Posts > New Report Shows States with Highest Income Tax Rates Economically Outperform States with No Income Tax
October 30, 2017

New Report Shows States with Highest Income Tax Rates Economically Outperform States with No Income Tax

For Immediate Release Contact, Jenice R. Robinson, 202.299.1066 x 29 – Caitlin Cook, 304.543.4879

A comparative analysis of economic trends in the nine states that do not levy an income tax and the nine states that levy the highest top income tax rates found that the latter group performed significantly better on more than half a dozen measures of economic well-being, a new report from the Institute on Taxation and Economic Policy shows.

The report Trickle-Down Dries Up, examines 10 years of data on measures such as state economic growth, average income growth and unemployment. The states levying the nation’s highest top income tax rates performed better on each of these measures than states without an income tax. The authors caution that the intent of the study is to evaluate the claim that low or no state income taxes lead to greater economic growth, and readers should not conclude that higher income taxes caused the economic growth seen in higher-tax states. “A host of measures factor into a state economic growth, including taxes,” said Carl Davis, research director at ITEP and lead author of the study. “States need tax revenue to provide good public schools. They need tax dollars to support public health, public safety and infrastructure. All of these things contribute to a good quality of life, a good business climate and economic growth. Slashing personal income taxes is a single-minded solution to a complex challenge.”

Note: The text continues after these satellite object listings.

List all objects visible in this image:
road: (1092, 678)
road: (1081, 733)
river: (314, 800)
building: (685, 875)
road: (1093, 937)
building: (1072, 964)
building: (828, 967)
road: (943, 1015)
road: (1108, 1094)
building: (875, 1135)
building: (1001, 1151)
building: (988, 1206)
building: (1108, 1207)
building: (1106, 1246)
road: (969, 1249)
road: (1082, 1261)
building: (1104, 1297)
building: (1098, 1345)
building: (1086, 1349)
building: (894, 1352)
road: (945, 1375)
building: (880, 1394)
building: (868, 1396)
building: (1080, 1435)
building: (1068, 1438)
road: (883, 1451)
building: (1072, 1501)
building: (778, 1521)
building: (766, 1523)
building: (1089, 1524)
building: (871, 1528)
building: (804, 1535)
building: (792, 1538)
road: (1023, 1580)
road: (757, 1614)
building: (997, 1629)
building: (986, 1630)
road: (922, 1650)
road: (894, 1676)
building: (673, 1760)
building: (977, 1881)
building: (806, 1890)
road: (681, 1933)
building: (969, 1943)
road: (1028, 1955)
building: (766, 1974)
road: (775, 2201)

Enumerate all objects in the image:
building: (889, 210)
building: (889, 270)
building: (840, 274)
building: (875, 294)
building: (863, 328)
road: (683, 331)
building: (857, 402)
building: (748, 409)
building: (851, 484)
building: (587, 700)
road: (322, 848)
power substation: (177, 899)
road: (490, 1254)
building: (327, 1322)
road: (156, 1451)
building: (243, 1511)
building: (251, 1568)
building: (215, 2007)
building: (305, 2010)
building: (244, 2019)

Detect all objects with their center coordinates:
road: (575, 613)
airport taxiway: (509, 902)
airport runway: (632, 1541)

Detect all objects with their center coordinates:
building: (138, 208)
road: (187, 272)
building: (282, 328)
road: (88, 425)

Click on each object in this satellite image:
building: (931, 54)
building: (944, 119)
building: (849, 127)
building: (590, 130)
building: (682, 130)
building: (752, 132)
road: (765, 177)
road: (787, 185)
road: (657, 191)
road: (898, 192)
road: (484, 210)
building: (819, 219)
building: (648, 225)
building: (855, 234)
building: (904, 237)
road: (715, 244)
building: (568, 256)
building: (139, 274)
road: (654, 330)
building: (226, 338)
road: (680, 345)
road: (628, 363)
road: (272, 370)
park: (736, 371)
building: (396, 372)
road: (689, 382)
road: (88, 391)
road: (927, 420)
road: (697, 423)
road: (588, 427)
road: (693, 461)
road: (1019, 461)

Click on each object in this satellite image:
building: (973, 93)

The analysis is particularly relevant as federal lawmakers consider cutting personal and corporate income tax rates, and have begun looking to the states for lessons on how those cuts might unfold. Some analysts have pointed to the Kansas experiment, wherein state lawmakers drastically cut income taxes, as a cautionary tale. After three rounds of tax changes in 2012, 2013 and 2015, the state’s economy failed to grow as Gov. Sam Brownback and his allies in the state legislature promised, and the state could not raise enough revenue to fully fund basic services such as education.

While Kansas is a particularly dramatic example of drastic tax cuts gone awry, this study offers a broader look at the economic performance of states with starkly different income tax policies. Lawmakers and pundits often claim the economic success in low- and no-income tax states is proof that a deep federal tax cut would unleash significant economic growth, but this study shows that the growth occurring in these states is not particularly remarkable.

“This report confirms what our research and other national research has shown by respected, nonpartisan economists — that income tax cuts are not a surefire way to grow a state’s economy,” said Ted Boettner, executive director of the WV Center on Budget and Policy. “While some lawmakers have touted that no-income tax states grow faster, this report highlights that this is faulty logic. We need to fix our state’s upside-down tax code and invest in the things that really promote broad based economic growth, such as colleges, schools, and health care that are paramount to moving our state forward.” It also shows that although the purported economic benefits of forgoing income taxes have not materialized, states without personal income taxes do stand out in a different way: their reliance on regressive sales and excise taxes has resulted in above-average tax rates for low-income families, and lower overall tax rates on the wealthy than any other state in the nation.

Key findings of the study include:

  • States levying the highest top personal income tax rates are experiencing faster economic growth than states without such taxes, measured both in terms of aggregate GDP and per capita GDP growth.
  • Average incomes are growing more quickly in the states with the highest top tax rates.
  • Residents of states with the highest top income tax rates are more likely to have a job than people living in states lacking income taxes.
  • Rapid population growth in the states without personal income taxes has not resulted in an improvement in economic well-being for the typical resident of those states.
“While proponents of income tax cuts often point to the states without personal income taxes as a model to strive for, these states have actually been less successful in fostering economic growth than states with relatively high income taxes,” Davis said. “The track record of states not levying income taxes suggests that the rhetoric of economy-boosting income tax cuts does not match the reality.”